◆ **WHAT TO DO**
The result should be an exact copy of the entries below, free of pictures.

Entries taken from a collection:
---
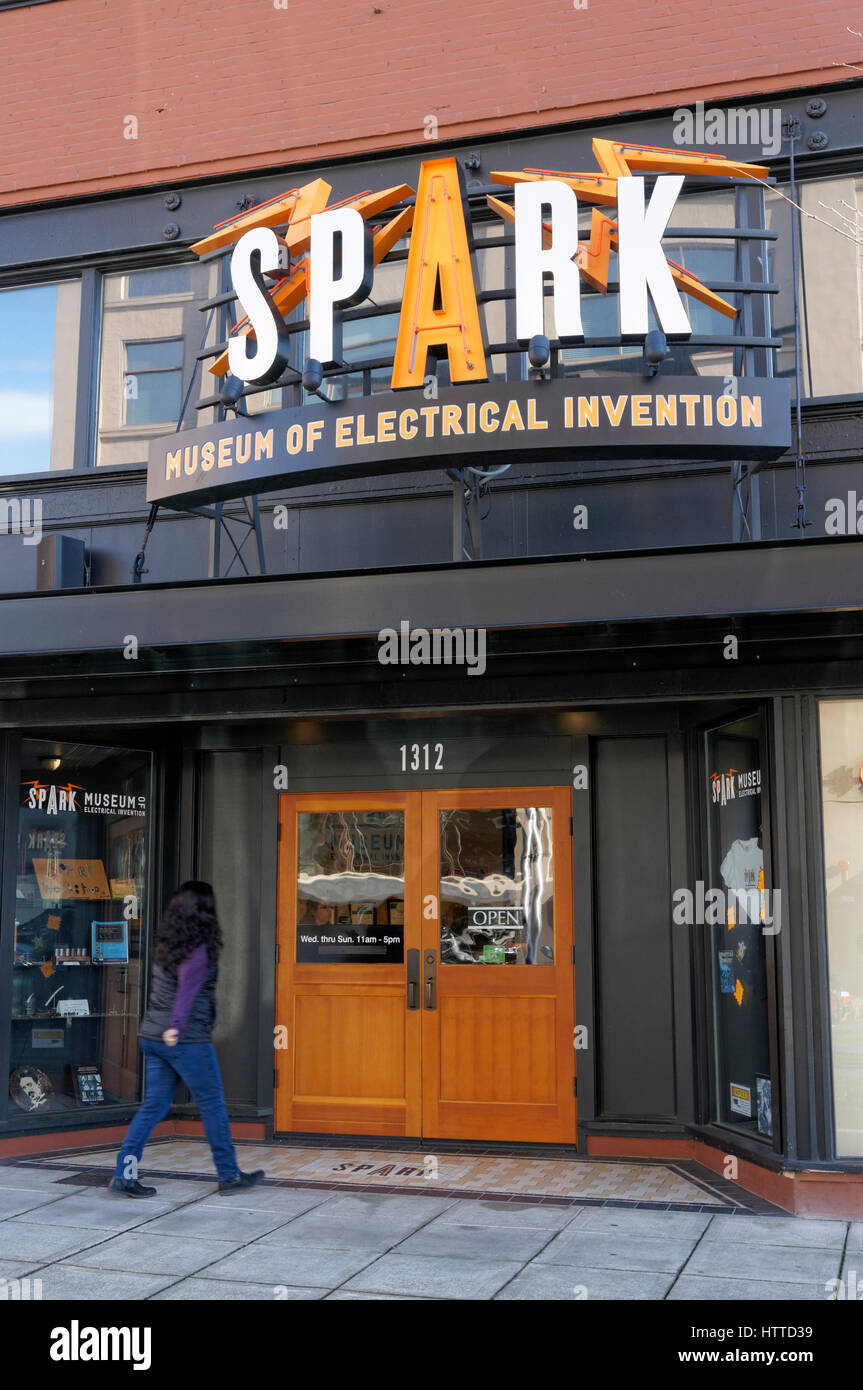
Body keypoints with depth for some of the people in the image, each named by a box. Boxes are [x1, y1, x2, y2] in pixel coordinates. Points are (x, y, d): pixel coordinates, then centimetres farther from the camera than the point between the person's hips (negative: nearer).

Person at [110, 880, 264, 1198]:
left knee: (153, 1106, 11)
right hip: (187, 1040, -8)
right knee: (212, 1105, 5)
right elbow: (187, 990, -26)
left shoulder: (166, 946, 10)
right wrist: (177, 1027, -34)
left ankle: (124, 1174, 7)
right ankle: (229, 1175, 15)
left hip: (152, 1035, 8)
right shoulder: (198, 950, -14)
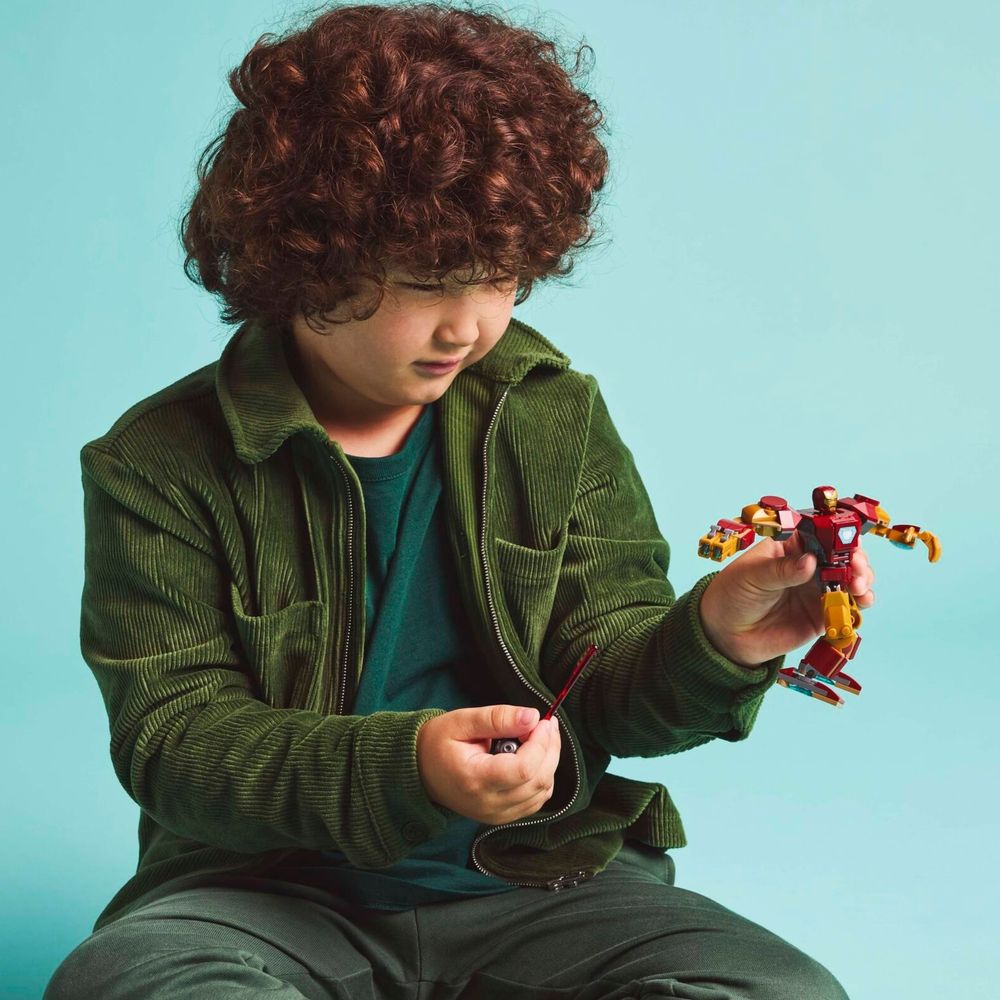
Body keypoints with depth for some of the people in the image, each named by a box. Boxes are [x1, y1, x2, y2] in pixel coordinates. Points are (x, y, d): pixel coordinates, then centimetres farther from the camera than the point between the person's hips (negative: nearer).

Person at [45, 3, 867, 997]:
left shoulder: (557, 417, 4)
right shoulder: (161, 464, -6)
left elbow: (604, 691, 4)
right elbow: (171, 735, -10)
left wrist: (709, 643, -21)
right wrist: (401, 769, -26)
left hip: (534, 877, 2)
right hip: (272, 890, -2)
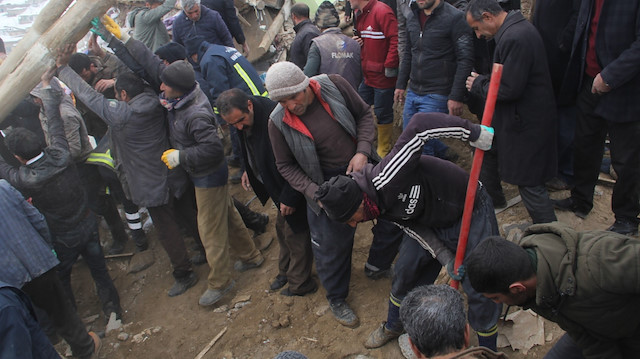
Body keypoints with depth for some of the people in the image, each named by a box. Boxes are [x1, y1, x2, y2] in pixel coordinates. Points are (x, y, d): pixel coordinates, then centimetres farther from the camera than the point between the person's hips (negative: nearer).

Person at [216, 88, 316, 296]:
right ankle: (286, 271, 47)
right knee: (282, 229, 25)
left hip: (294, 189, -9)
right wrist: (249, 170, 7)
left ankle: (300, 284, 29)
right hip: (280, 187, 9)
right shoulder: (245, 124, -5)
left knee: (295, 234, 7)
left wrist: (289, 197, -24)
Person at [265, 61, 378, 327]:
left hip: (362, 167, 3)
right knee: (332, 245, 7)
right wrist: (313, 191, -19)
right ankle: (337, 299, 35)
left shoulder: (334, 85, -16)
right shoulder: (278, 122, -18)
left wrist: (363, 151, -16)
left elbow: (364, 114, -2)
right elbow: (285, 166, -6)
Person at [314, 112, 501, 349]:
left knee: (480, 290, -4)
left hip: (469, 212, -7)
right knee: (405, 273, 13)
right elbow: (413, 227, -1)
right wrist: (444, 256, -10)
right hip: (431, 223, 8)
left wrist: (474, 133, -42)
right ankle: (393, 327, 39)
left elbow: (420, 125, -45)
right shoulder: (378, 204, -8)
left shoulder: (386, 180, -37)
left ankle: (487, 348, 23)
---
◆ **ANSWER TO THIS TASK**
Body keypoints with depth for some of the people in the image, each named by a box. Boxes are [x1, y1, x2, y2] in pixel coordinates. Points are (x, y, d): pixel coordinates, then centimetres farther from the camera than the point between the person's hips (negative: nearer).

Person at [110, 880, 264, 1198]:
left knee: (153, 1106, 11)
right hip: (187, 1040, -8)
right knee: (212, 1105, 5)
right elbow: (187, 990, -26)
left shoulder: (166, 946, 10)
right wrist: (177, 1027, -34)
left ankle: (124, 1174, 7)
right ankle: (229, 1175, 15)
left hip: (152, 1035, 8)
right shoulder: (198, 950, -14)
Body keypoints with depth for some of the people in the image, each named by a box. Boxes are [x1, y1, x2, y2] in pixel coordinates. Points are (x, y, d): pixel coordinates, then centimetres farther from the camera than the point between the person's hips (negative: nearer).

Person at [45, 3, 867, 997]:
left shoulder: (557, 417, 4)
right shoulder: (161, 464, -6)
left elbow: (604, 691, 4)
right elbow: (171, 735, -10)
left wrist: (709, 643, -21)
right wrist: (401, 769, -26)
left hip: (534, 877, 2)
right hip: (272, 890, -2)
Body keypoints with depth for some of the people in the image, each named by a box. Boxes are [x1, y1, x2, y2] in pixel coordinates. Points are (x, y, d): pixel coordinates, then centimetres farther from the camera than the point between the person's hips (negative: nearer).

Person at [216, 88, 316, 296]:
right ankle: (286, 271, 47)
right knee: (282, 229, 25)
left hip: (294, 189, -9)
right wrist: (249, 170, 7)
left ankle: (300, 284, 29)
right hip: (280, 187, 9)
right shoulder: (245, 124, -5)
left knee: (295, 234, 7)
left wrist: (289, 197, -24)
Person at [265, 61, 378, 327]:
left hip: (362, 167, 3)
right knee: (332, 245, 7)
right wrist: (313, 191, -19)
right ankle: (337, 299, 35)
left shoulder: (334, 85, -16)
right shoulder: (278, 122, -18)
left wrist: (363, 151, -16)
left elbow: (364, 114, -2)
right elbow: (285, 166, -6)
Person at [314, 112, 501, 349]:
left knee: (480, 290, -4)
left hip: (469, 212, -7)
right knee: (405, 273, 13)
right elbow: (413, 227, -1)
right wrist: (444, 256, -10)
right hip: (431, 223, 8)
left wrist: (474, 133, -42)
right ankle: (393, 327, 39)
left elbow: (420, 125, -45)
right shoulder: (378, 204, -8)
left shoulder: (386, 180, -37)
left ankle: (487, 348, 23)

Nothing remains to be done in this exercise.